A simple video capture application using DirectShow

In the previous article in this series, I did a summary of the basic components of DirectShow: filters, filter graphs and pins to connect the elements together, and how we can identify them using the GraphEdit tool of the SDK. In this article I will show how to build a "simple" application to capture and playback video using the interfaces provided in DirectShow, a subset of the COM distributed object model from Microsoft.

As a starting point, I have based this demo on the open source project Touchless SDK, which I have simplified as much as possible to focus only on video capture and playback. In this link you can download the DirectShowDemo project, written with Visual Studio 2013.

The project consists of a Windows Forms application written in C# and a library of functions written in C++, which is a modification of the WebCamLib.dll library of the Touchless project that allows a greater number of video sources, including file playback.

The COM objects are uniquely identified by a CLSID (class identifier), and they implement a set of interfaces also uniquely identified by an IID (interface identifier). To instantiate a particular object you have to use the CoCreateInstance function, providing a class identifier and the identifier of the interface with which you want to see the object.

All the COM interfaces are derived from the generic IUnknown interface, through which you can see the instantiated object with a different interface using the QueryInterface function.
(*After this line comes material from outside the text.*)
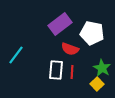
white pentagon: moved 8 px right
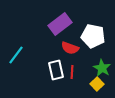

You can see any COM object as a generic object, similar to the object type, through the IMoniker interface.

From this point of view, each filter is an object with a different class identifier that implements the interface IBaseFilter, a generic graph filter is another object of the FilterGraph class that implements the IGraphBuilder interface, to which you can add different filters by using the AddFilter function, as I did in the previous article with the GraphEdit tool.

The COM functions return the results as a code called HRESULT that indicates whether the call was successful or an error code if failed. This can be checked using the SUCCESS macro.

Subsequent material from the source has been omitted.